The Roman Catholic Eucharistic rite at the presentation of the gifts (the elements of bread and wine) presider and people pray:
Priest: Blessed are you, Lord, God of all creation. Through your goodness we have this bread to offer, which earth has given and human hands have made. It will become for us the bread of life. All: Blessed be God for ever.
Priest: Blessed are you, Lord, God of all creation. Through your goodness we have this wine to offer, fruit of the vine and work of human hands. It will become our spiritual drink.
All: Blessed be God for ever. [emphasis added]
Again we name and experience this layering and mediation of gifts. God is involved in and through it all. And, the earth and the plants and the microbes and the interaction of sun and wind and rain have been involved. And, human labor has been involved—indeed farmers, truck drivers and grocers. And, migrant laborers exposed to the dangers of border crossings and pesticides and separation from their families. (See Daniel Groody’s “Fruit of the Vine and Work of Human Hands: Immigration and the Eucharist” in Worship (Sept. 2006, Volume 80, Number 5.)

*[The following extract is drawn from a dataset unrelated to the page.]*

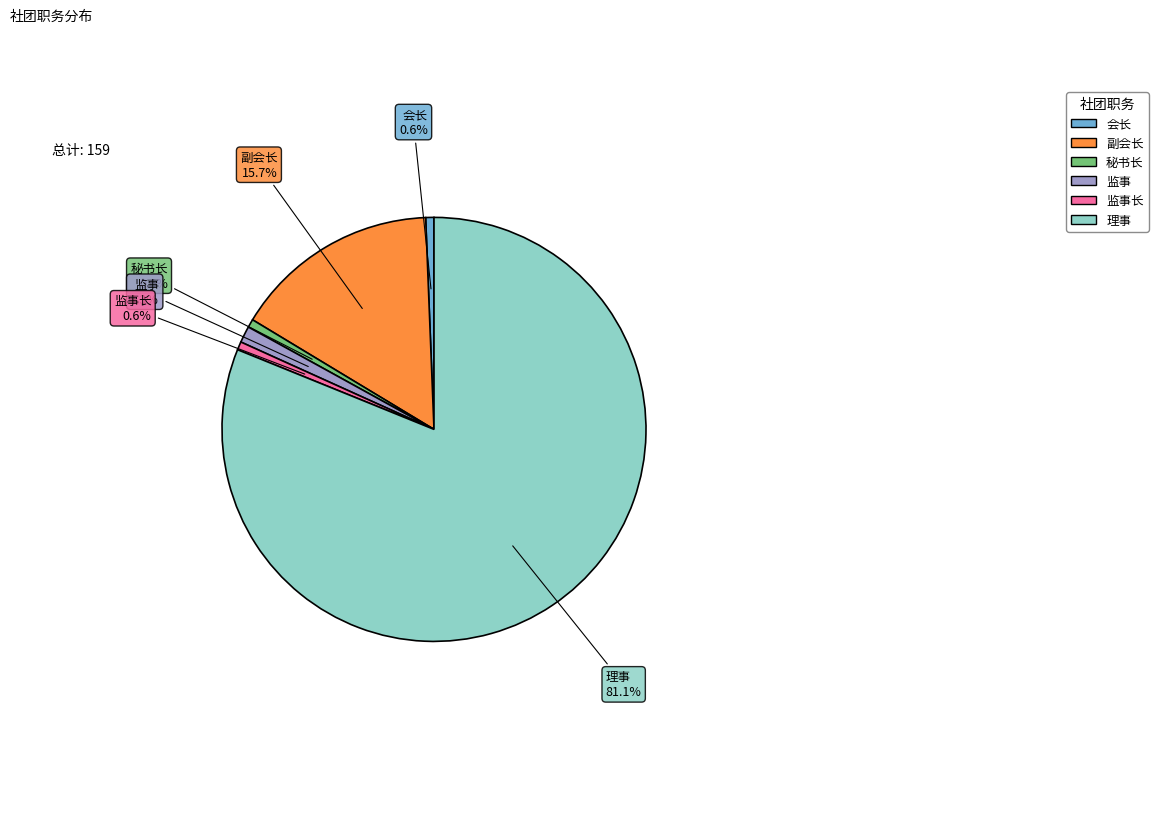

Does any single category account for the majority?

Yes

“Back of the bread” is much more than antique poetry. It is, if we are willing to look deeply and pray dangerously, a reconceiving of how intricate and costly grace is! The bread and wine of the Eucharist are cruciform—they speak of a fullness and layering of grace: the paschal mystery of Christ’s dying and rising and of the mystery of the “work” of the ecosystem and of many who risk and give their lives for the grain and grapes on our tables.
The current American politics of fear and “wallification” of our hearts and homeland pretends not to see, not to notice the layering of grace, not to appreciate how interrelated and interdependent continuing human and non-human life is.
In and through daily life—the good and the grisly—the life of God is at work calling to the earth, seeking in us to “have pity” on those “not pitied” and excluded from the feast and security we, the privileged enjoy.
Do we—will we—pray and see the layering of grace in the Eucharist and in daily life?